Others, it seems, have taken it upon themselves to fill the GA’s media vacuum of their own accord. One document being circulated and discussed online is “Occupy Wall Street—Official Demands,” dated September 20 of 2013, which includes detailed proposals for reforming the financial system, none of which has been approved by the GA.
“This
is definitely not ours,” says Marisa Holmes, a facilitator of the GA
since the first planning meetings. “All decisions made by the GA are
made in this space.”
Worse,
thanks to some imaginative theorizing by Aaron Kein of the right-wing
online publication WorldNetDaily, the idea began circulating that the
movement was “closely tied” with ACORN, SEIU and that it took its
inspiration from the Weather Underground; George Soros; and, ultimately,
President Obama himself. Five minutes at a GA meeting would easily
disabuse one of such associations. The GA had no official organizational
ties and, besides a food fund that has been stuck in an inaccessible
WePay account, almost no money. Many wish that they had the support of
unions, but so far they still don’t.
What’s
actually underway at Liberty Plaza is both simpler and more
complicated: music making, sign drawing, talking, organizing, eating,
marching, standoffs with police and (not enough) sleeping. It’s a
movement in formation. As protesters sometimes like to chant, “This Is
Just Practice.” There are a handful of guys with Anonymous Guy Fawkes
masks backward on their heads, but they’re just one affinity group among
many. O’Brien didn’t appear on the plaza for a couple of days—she was
“running the back-end,” she says—and there has been almost no talk of
“One citizen. One dollar. One vote.” Adbusters sends the occasional
package of posters in the mail and offers confusing advice to organizers
on the ground. Nobody’s exactly sure yet who is doing what, but they’re
learning.
For
the most part, the occupation is riding the momentum started in the GA
meetings that were going on for a month and a half beforehand. They
built a community of people who trust each other, who have a sense for
each other’s skills and who are in some basic agreement about ends and
means.
In
the revolutions and uprisings and occupations that have been taking
place around the world since the beginning of this year, there has been a
lot of talk about the mobilizing power of social media—of the Twitters
and Facebooks and cell phones. But when the Egyptian government shut
down the Internet and the cellular signals in January, the movement
there carried on. One of the deciding factors that brought down Mubarak,
in the end, was not some Twitter hashtag, but a general strike
organized by traditional labor unions. The Internet can help (as well as
hurt) a movement, but it’s no replacement for actual relationships
among actual people, building actual trust through actually working
together over a period of time.
“I
could have a political discussion just on the Internet,” says web
developer Drew Hornbein, who is on the GA’s Internet Committee, “but
it’s nice to get out like this.” When he started attending GA meetings
in August, he got excited, thinking, “This is something really real.

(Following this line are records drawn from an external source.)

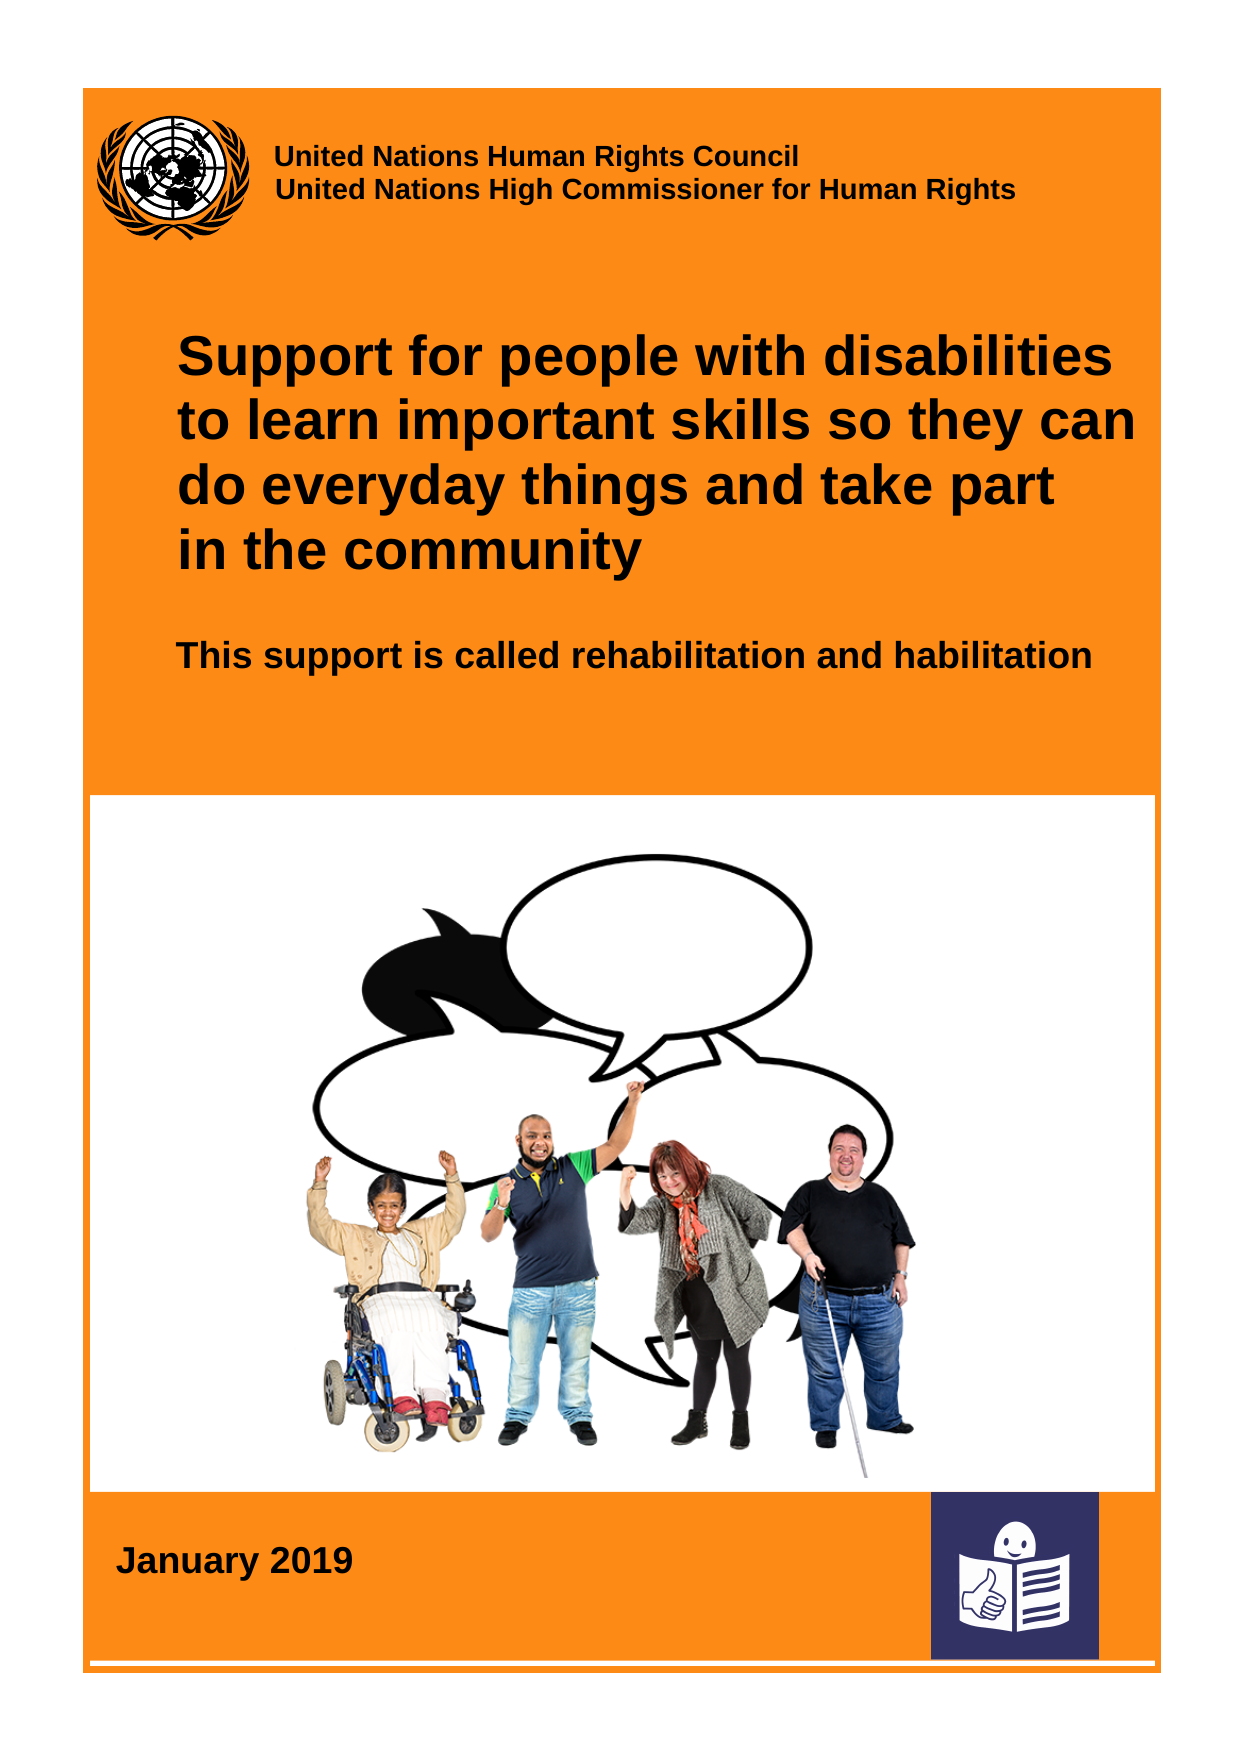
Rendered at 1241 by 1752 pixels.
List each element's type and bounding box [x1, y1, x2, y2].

picture [930, 1492, 1100, 1660]
picture [293, 840, 931, 1478]
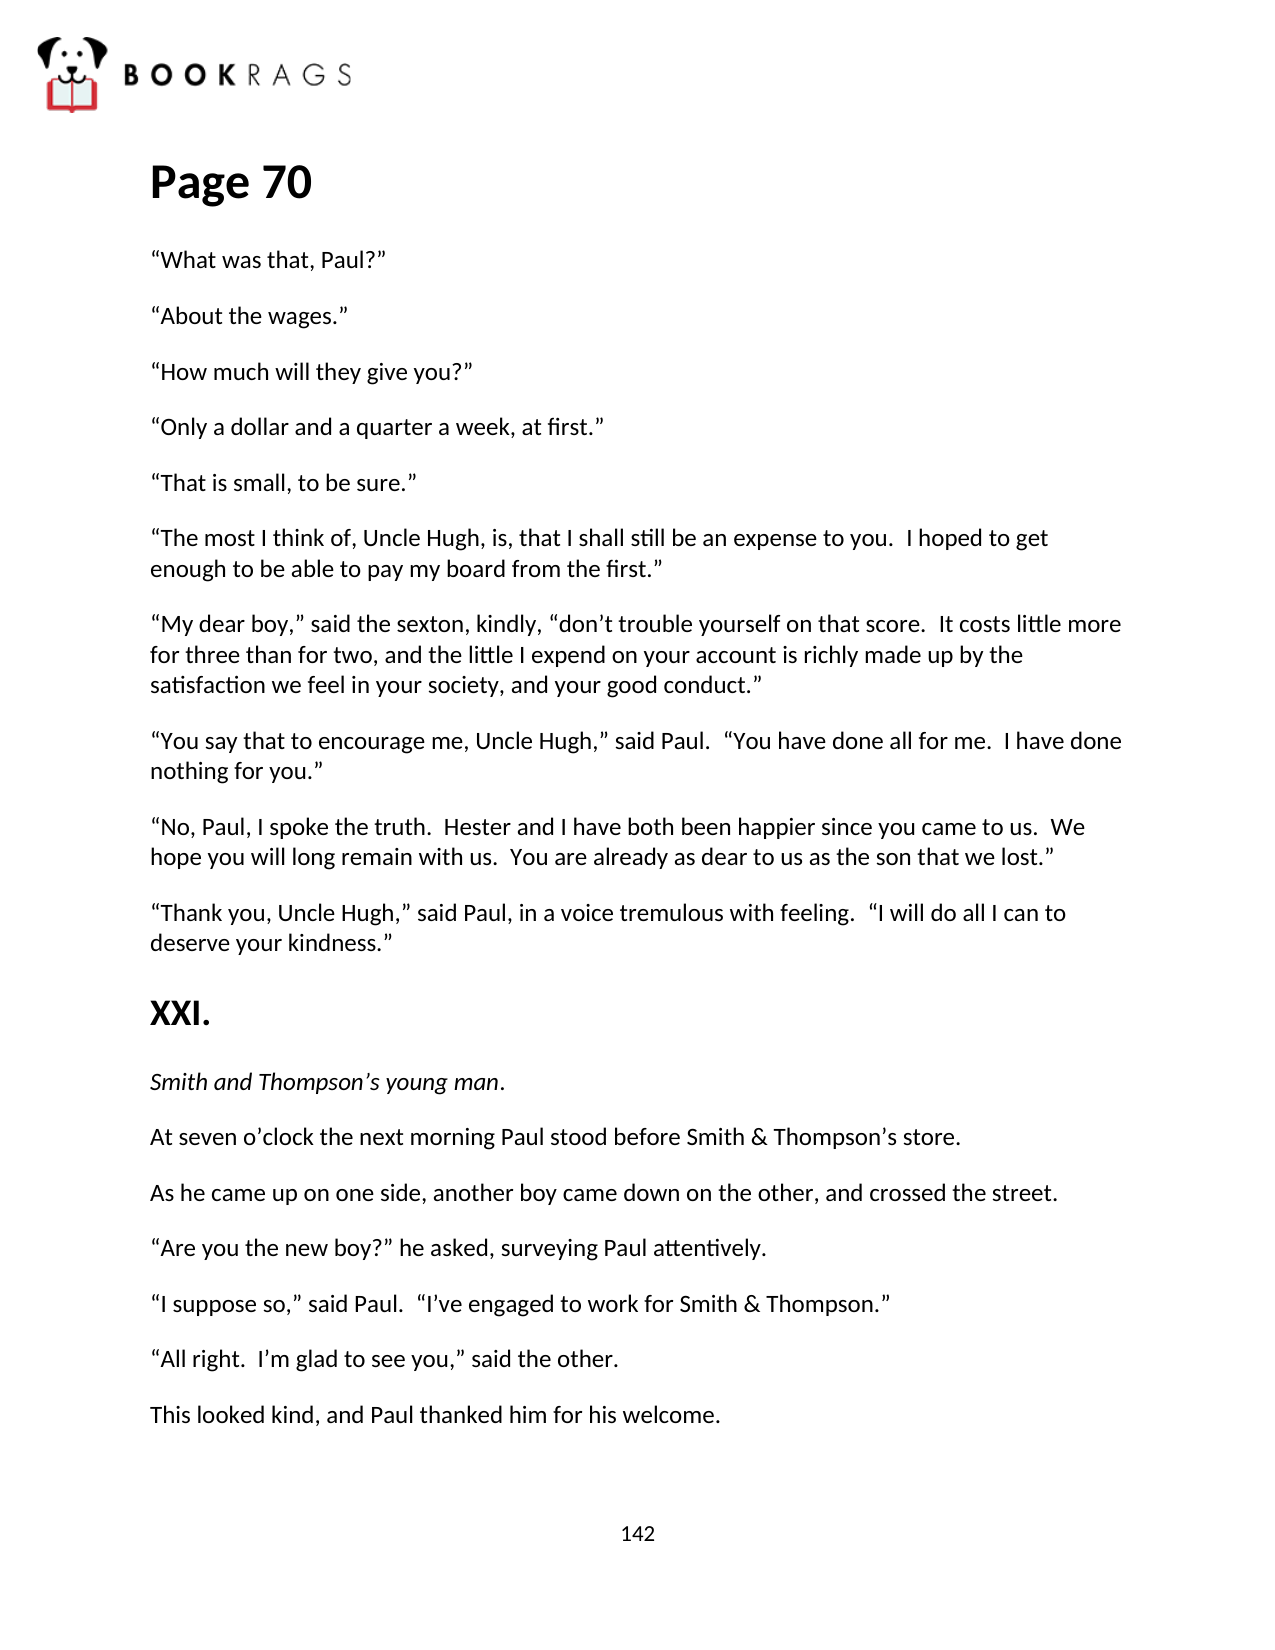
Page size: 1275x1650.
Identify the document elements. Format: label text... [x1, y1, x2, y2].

text “No, Paul, I spoke the truth. Hester and I have both been happier since you came to us. We hope you will long remain with us. You are already as dear to us as the son that we lost.” [150, 811, 1125, 872]
text “Are you the new boy?” he asked, surveying Paul attentively. [150, 1233, 1125, 1263]
text “That is small, to be sure.” [150, 467, 1125, 497]
text “The most I think of, Uncle Hugh, is, that I shall still be an expense to you. I hoped to get enough to be able to pay my board from the first.” [150, 522, 1125, 583]
text This looked kind, and Paul thanked him for his welcome. [150, 1399, 1125, 1430]
text “My dear boy,” said the sexton, kindly, “don’t trouble yourself on that score. It costs little more for three than for two, and the little I expend on your account is richly made up by the satisfaction we feel in your society, and your good conduct.” [150, 608, 1125, 700]
text “Only a dollar and a quarter a week, at first.” [150, 411, 1125, 442]
text “What was that, Paul?” [150, 244, 1125, 275]
text “All right. I’m glad to see you,” said the other. [150, 1344, 1125, 1374]
text “Thank you, Uncle Hugh,” said Paul, in a voice tremulous with feeling. “I will do all I can to deserve your kindness.” [150, 897, 1125, 958]
text “About the wages.” [150, 300, 1125, 331]
text At seven o’clock the next morning Paul stood before Smith & Thompson’s store. [150, 1122, 1125, 1152]
picture [37, 37, 351, 113]
text XXI. [150, 989, 1125, 1035]
text Page 70 [150, 150, 1125, 211]
text As he came up on one side, another boy came down on the other, and crossed the street. [150, 1177, 1125, 1208]
text “How much will they give you?” [150, 356, 1125, 386]
text Smith and Thompson’s young man. [150, 1066, 1125, 1097]
text “I suppose so,” said Paul. “I’ve engaged to work for Smith & Thompson.” [150, 1288, 1125, 1319]
text “You say that to encourage me, Uncle Hugh,” said Paul. “You have done all for me. I have done nothing for you.” [150, 725, 1125, 786]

This could really be something.”
So
it has become. But everyone at Liberty Plaza knows the movement has to
be bigger for it to have the effect they want to see. Whole swaths of
Americans—from racial minorities to disgruntled Wall Streeters—are
underrepresented among the occupiers. Not everyone, it seems, is quite
so glued to Twitter as the young radical set. They’ve had to start
scrambling to relearn how to make fliers, reach out to membership
organizations and find people where they are to make the movement’s
numbers grow.
On
Thursday evening, a surprise march of hundreds mourning the execution
of Troy Davis in Georgia set out for Liberty Plaza from Union Square,
led by occupiers. Police made attempts to stop it with barricades and
clubs and arrests, but they couldn’t; and when the marchers arrived, the
numbers in the plaza swelled. There were a lot of new faces and new
kinds of faces. It paid off to quit the Internet, go to where people
actually are and bring them back.
In
the GA that night, Ted Actie, who lives in Brooklyn and works for On
the Spot, a minority-owned talk-show production company, called on the
protesters to speak more directly to the communities around them. “You
do so much social networking,” he said, “you forget how to socialize.”